Two of Afghanistan’s neighbours, Pakistan and Iran, have been pushing Afghan refugees back over the border in massive numbers, while the European Union signed a deal that made aid contingent upon the Afghan government’s agreement to accept rejected asylum seekers. The first plane carrying Afghans deported from Germany arrived in mid-December. In addition, record numbers of people were internally displaced by conflict in 2016.

Going into the new year, Afghanistan is struggling to support 583,174 people displaced by conflict over the past year, as well as 616,620 people who returned from other countries.
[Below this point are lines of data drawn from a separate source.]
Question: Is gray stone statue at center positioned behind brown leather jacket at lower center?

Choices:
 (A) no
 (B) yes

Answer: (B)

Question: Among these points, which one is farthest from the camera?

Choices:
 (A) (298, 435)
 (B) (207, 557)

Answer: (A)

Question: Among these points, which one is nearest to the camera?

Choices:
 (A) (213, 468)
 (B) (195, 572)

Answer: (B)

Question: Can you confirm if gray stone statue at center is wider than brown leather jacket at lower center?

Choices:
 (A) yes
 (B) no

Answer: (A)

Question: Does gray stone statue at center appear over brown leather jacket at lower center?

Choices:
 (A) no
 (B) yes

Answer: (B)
There’s no sign that the Taliban insurgency will ease up, and efforts at convincing them to talk peace with the government have so far been spectacularly unsuccessful. Afghanistan’s military is also battling other insurgent groups, notably IS, which has emerged as a brutal force to be reckoned with in the eastern province of Nangarhar. Meanwhile, Iran continues to push Afghans back home, Europe is likely to return more, and Pakistan says it will begin forced deportations of all Afghans who have not left the country by March.

Kabila stays on in Congo

The political false dawn of 2016, Hillary Clinton apart, was the electoral concession that wasn’t by the autocrat running Gambia. The announcement turned out to be just a ploy by President Yahya Jammeh to buy himself more time to work out how he might extend his 22-and-a-half years in power. But we’re also shifting our attention from Africa’s smallest mainland country to its second largest – the Democratic Republic of Congo, where President Joseph Kabila appears to be engaged in similar manoeuvring that has already cost dozens of lives and led to hundreds of arrests.
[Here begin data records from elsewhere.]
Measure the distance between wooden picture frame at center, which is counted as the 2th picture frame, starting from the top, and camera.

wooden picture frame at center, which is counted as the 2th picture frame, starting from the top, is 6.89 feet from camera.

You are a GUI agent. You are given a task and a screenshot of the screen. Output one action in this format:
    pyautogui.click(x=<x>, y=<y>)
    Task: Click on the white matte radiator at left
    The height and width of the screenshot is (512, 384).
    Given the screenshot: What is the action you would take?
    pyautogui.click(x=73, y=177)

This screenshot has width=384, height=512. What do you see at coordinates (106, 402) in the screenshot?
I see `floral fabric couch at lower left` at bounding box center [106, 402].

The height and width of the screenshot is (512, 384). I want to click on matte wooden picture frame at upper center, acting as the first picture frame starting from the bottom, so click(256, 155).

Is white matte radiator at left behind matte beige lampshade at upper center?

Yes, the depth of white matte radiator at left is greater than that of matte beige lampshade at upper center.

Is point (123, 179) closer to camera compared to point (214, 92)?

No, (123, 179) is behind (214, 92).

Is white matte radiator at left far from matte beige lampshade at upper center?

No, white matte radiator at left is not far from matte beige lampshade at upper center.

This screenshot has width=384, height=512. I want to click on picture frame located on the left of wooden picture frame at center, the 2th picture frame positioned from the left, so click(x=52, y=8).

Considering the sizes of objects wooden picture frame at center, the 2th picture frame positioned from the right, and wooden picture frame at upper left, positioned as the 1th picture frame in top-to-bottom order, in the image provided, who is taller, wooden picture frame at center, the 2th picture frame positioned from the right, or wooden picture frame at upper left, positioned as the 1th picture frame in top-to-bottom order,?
Although violent unrest in the Gambia shouldn’t be discounted, the consequences of Kabila clinging to power could be even more disastrous. At the moment, an uneasy truce of sorts seems to be holding. Opposition parties have agreed, in principle at least, to allow Kabila to remain as president until the end of next year, but discussions ahead on a transitional government and delayed elections could quickly unravel. Kabila might also try to amend the constitution again to delay elections into 2018 and beyond. With neighbouring Burundi already in extended turmoil over term limits and memories still fresh of the 1998-2003 Second Congo War that dragged in nine African nations and led to an estimated six million deaths, events in Kinshasa are worth keeping a close eye on in 2017.

The opposition is weak and, in Kinshasa at least, unarmed, so with little international pressure being brought to bear and the media spotlight elsewhere, the received wisdom is that Kabila will quietly cement his hold on power. But if 2016 taught us anything, it’s to be ready for the unexpected.

Famine in the Lake Chad Basin region

In terms of sheer numbers and need, one humanitarian crisis that could overshadow all of the above next year lies in the vast Lake Chad Basin. It has had little coverage by journalists; perhaps more under-reported than any other humanitarian emergency of a similar scale. Despite military progress against Boko Haram extremists, 2016 saw conditions deteriorate fast in this troubled region, where Cameroon, Chad, Niger, and Nigeria meet.

Mausi Segun, a senior researcher for Human Rights Watch, told IRIN that such appalling scenes, including the faces of thousands of starving children, haven’t been seen here since the 1967-70 war with secessionist Biafra. Early warning network FEWS NET says 4.7 million people need emergency food assistance in northeastern Nigeria alone and warned on 13 December that a famine is already likely to have occurred and to be ongoing in remote pockets of the region. Across the border in Chad, conditions are little better – more than 130,000 people displaced by the Boko Haram conflict are scattered around camps, competing for slender resources with vulnerable host communities.

And it’s not just Boko Haram that is the problem: a combination of human water use and climate change has shrunk the lake itself to a 20th of its original size since the 1960s. The crisis is already enormous and only likely to deepen in 2017.